All would agree, however, and this is the accepted approach, that one could pray that if a particular woman is his zivug, that G‑d enable the match to take place at the best time and in the best way possible. Therefore, even though the above-mentioned cases are dealing with a man praying to marry a single woman, it seems to me that theoretically, if a man felt that a married woman was his zivug and that she is “mistakenly” married to someone else, he could pray that, if in fact they are a zivug, that the zivug be realized when and in a way that G‑d sees fit.
This might be compared to one who has lost an object under circumstances which allow the finder to keep it as his. The true owner can certainly nevertheless pray that he somehow, in some way, get his object back.
I would not compare this to those who killed by mistake and fled to the cities of refuge whose mothers prayed for the death of the Cohen Gadol. While they may have prayed for this, there’s no indication that it’s right. On the contrary, we pray for the health of the Cohen Gadol in order to nullify any such prayers for evil.
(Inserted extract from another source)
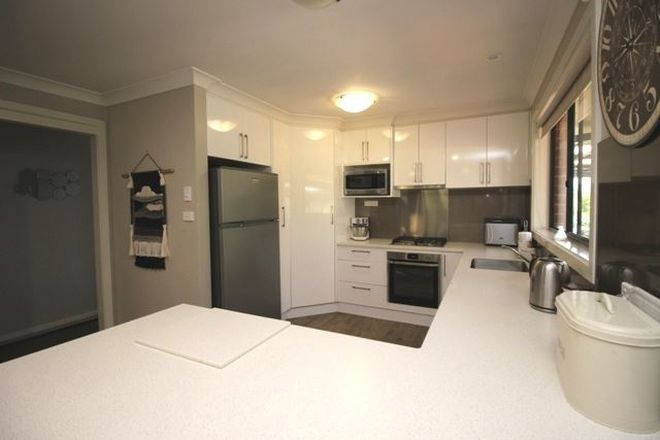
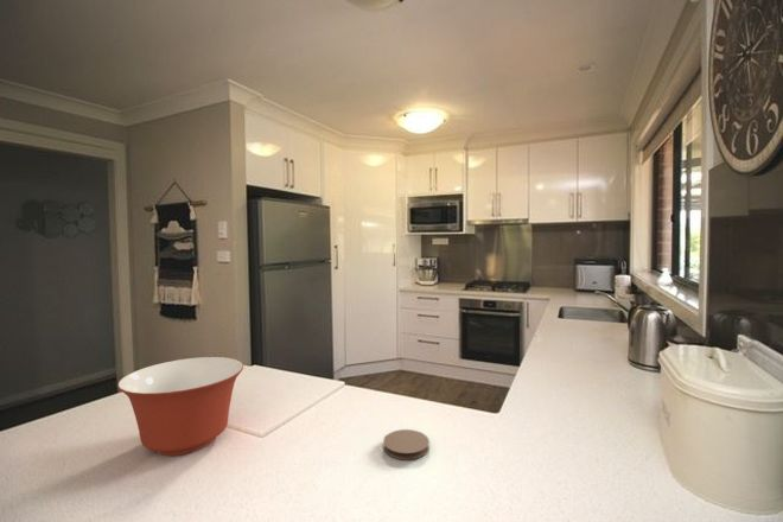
+ mixing bowl [116,356,244,457]
+ coaster [382,428,431,460]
In any case, since in reality one cannot know the true zivug, and praying to break up a marriage can have devastating ramifications even if all remain physically healthy, particularly if there are children, it would seem to me to be the wrong thing to do.
I don’t see that it matters whether the motivation is what you call proactive desire or to alleviate suffering. The alleviation of his suffering will come about through the suffering of another. He has no priority over others, rather it seems they take precedence because of the status quo. And perhaps it is better that he suffer, than her children grow up in a situation of divorce or orphaned from their father, G‑d forbid. It is also possible that even as soulmates, they are to be separated for this lifetime because of considerations based on previous reincarnations.
Regarding “coveting”, if one desires a specific married woman and prays to essentially replace her husband, this does seem to me to constitute the prohibition of coveting another’s wife. Desiring to have a wife like her would not, but wanting specifically her as his wife would be. This is so even if he doesn’t or wouldn’t proactively do anything about it and “only” prays that G‑d do it.
Even though second zivug marriages are understood to be less pre-ordained, depending more on merit than mazal, that’s generally understood to apply to two previously married people who are currently available. But you are describing a situation where he wants to break up a pre-existing first marriage which very well may have been pre-ordained.
That being said, many commentators are of the opinion that zivug does not depend on mazal at all, but rather on one’s good or bad deeds. They explain that zivug is unlike other factors influenced by mazal such as intelligence, health and wealth. These are all operative from birth and therefore depend on mazal; but since zivug comes later in life in adulthood, it is dependent on merit.
The Kabbalists also reckon merit, quoting the Zohar which says (Vayechi 229a), “According to the deeds G‑d matches couples. If a man perverted his ways, his zivug is given to another, until he rectifies his ways. When he rectifies his ways and his time has come, the other man [who is not her true zivug and has married her in the interim] is pushed aside and he comes to takes what is his. This is the most difficult task for the Holy One, blessed be He, to banish one man because of another”. This suggests that in a case of “mistaken” marriage, his primary effort should be expended in teshuva while waiting for G‑d to decide if and when the marriage should be dissolved.
Perhaps in a variation of the scenario you portray, for example where the married woman has no dependent children, and she shares his feelings such that both he and she are convinced that they are soulmates, so that her becoming available would certainly result in her marrying him, just that the “mistaken” marriage is in the way of their union, then they could pray for G‑d to dissolve the marriage when and how G‑d deems right, with minimal harm to anyone.